“So, where do you work?”
Go to any conference or networking event, and that’s the first question asked after you say your name. Sometimes it leads to a robust conversation, but, more often than not, it leads to awkward small talk that doesn’t even result in a LinkedIn connection, must less a friendship in the industry.
There’s a better way.
I was recently at the superb Women in Compliance conference put on by Compliance Week in Atlanta. In a session on building relationships, the moderator challenged us to find someone we didn’t know at our table. Instead of asking them where they work, we were to ask them what type of networker they are. The choices were not a networker, reluctant, giver, taker, or Zen (both a giver and a taker).

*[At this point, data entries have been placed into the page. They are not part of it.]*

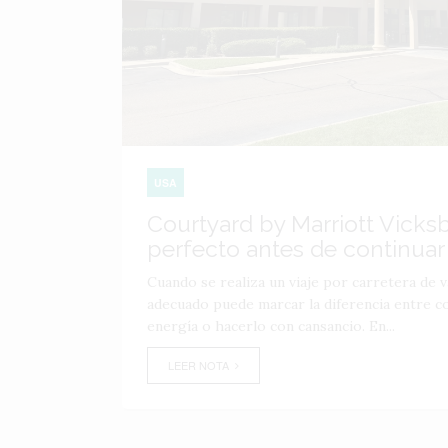
USA
Courtyard by Marriott Vicks
perfecto antes de continuar 
Cuando se realiza un viaje por carretera de va
adecuado puede marcar la diferencia entre c
energía o hacerlo con cansancio. En...
LEER NOTA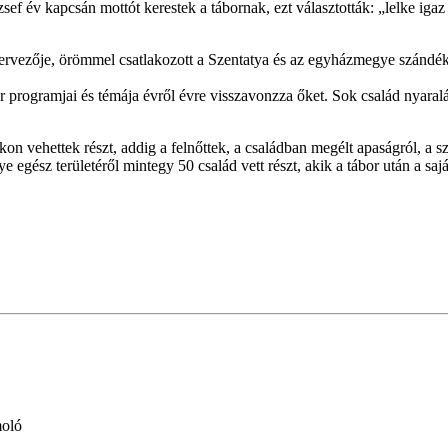
 év kapcsán mottót kerestek a tábornak, ezt választották: „lelke igaz vol
szervezője, örömmel csatlakozott a Szentatya és az egyházmegye szánd
 programjai és témája évről évre visszavonzza őket. Sok család nyaralás
vehettek részt, addig a felnőttek, a családban megélt apaságról, a szül
gész területéről mintegy 50 család vett részt, akik a tábor után a saj
moló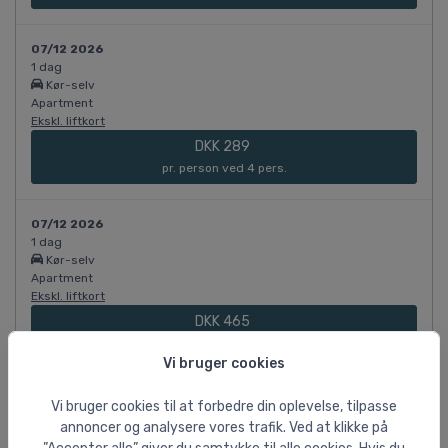
07/12 2026
1 dag
Kør-selv
Apartment
Ekskl. liftkort
DKK 289
pr. person ved 4 pers.
07/12 2026
1 dag
Kør-selv
Apartment
Ekskl. liftkort
DKK 465
pr. person ved 2 pers.
Vi bruger cookies
08/12 2026
Vi bruger cookies til at forbedre din oplevelse, tilpasse
1 dag
annoncer og analysere vores trafik. Ved at klikke på
Kør-selv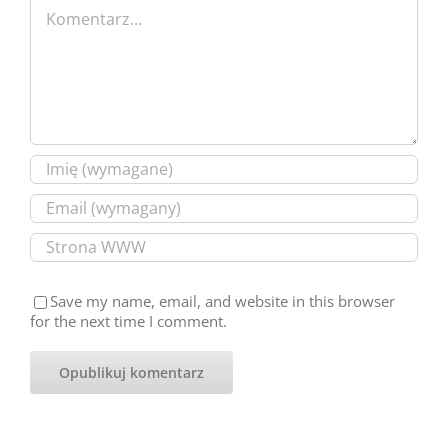
Comment
Save my name, email, and website in this browser
for the next time I comment.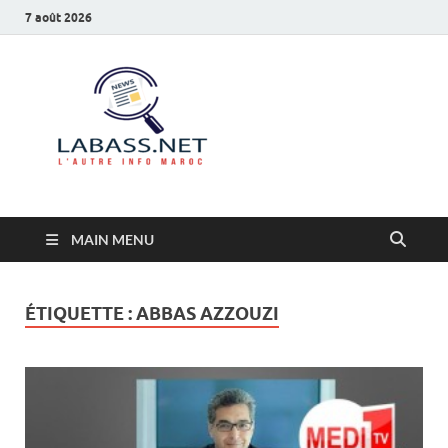
7 août 2026
Labass.net
L’autre info Maroc
MAIN MENU
ÉTIQUETTE :
ABBAS AZZOUZI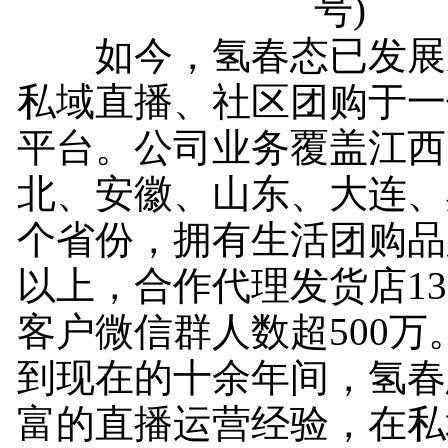
号)
如今，氢春态已发展
私域直播、社区团购于一
平台。公司业务覆盖江西
北、安徽、山东、大连、
个省份，拥有生活团购品牌
以上，合作代理发货店13
客户微信群人数超500万
到现在的十余年间，氢春
富的直播运营经验，在私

I turned to the woman next to me. She professed to be a reluctant networker. She seemed shy and a bit uncomfortable with the exercise. I described my own style, and we commiserated that networking can be hard, especially at the beginning of a conference. We quickly moved on to a more in-depth discussion. Turns out she is on a public board, which is something I’m interested in knowing more about, and she wanted to deepen her knowledge of the compliance world. We’ve connected. It worked.
What to Avoid
To make the “don’t ask me where I work” strategy, avoid asking questions with simple answers. These include:
- Where do you work?
- What do you do?
- How long have you been in the industry?
What to Ask Instead
The presenters, which included the fabulous Mary Shirley, Lisa Fine, Colleen Dorsey and Ingrid Fredeen, recommended using more intentional questions likely to elicit more enthusiastic answers with more depth. Try out:
- What are your big priorities for this year?
- What are you feeling most enthusiastic about right now?
- What project are you most enjoying?
- What’s the most fun thing in your life right now?
- What’s the best book you’ve read recently?
If all else fails, I find “where did you come in from?” to be a great question. Since no one lives in a conference venue, everyone drove or flew in from somewhere.
When I ask this question, chances are I’ve probably either been to their state or country, or I will have heard of it and be able to talk about it. If I haven’t – even better! I can ask:
- What’s the best thing about living there?
- Was it a long trip?
- How are the (insert sports team) doing this year? (Helpful whether you follow sports or not. If they don’t know, bond over that!)
- What do enjoy doing outdoors where you live?
People enjoy talking about their towns. It’s a good way to get into deeper conversations.
Building Deeper Connections
Once you’ve started the new relationship, connect on LinkedIn immediately. It’s easier to find someone’s profile when they’re in front of you. Send a message saying it was nice to meet them and you hope to connect again soon.
By the time you arrive at the conference next year, you’ll have people to look forward to seeing. You will also build new connections by using better questions and avoiding the dead-end “where do you work” doldrums.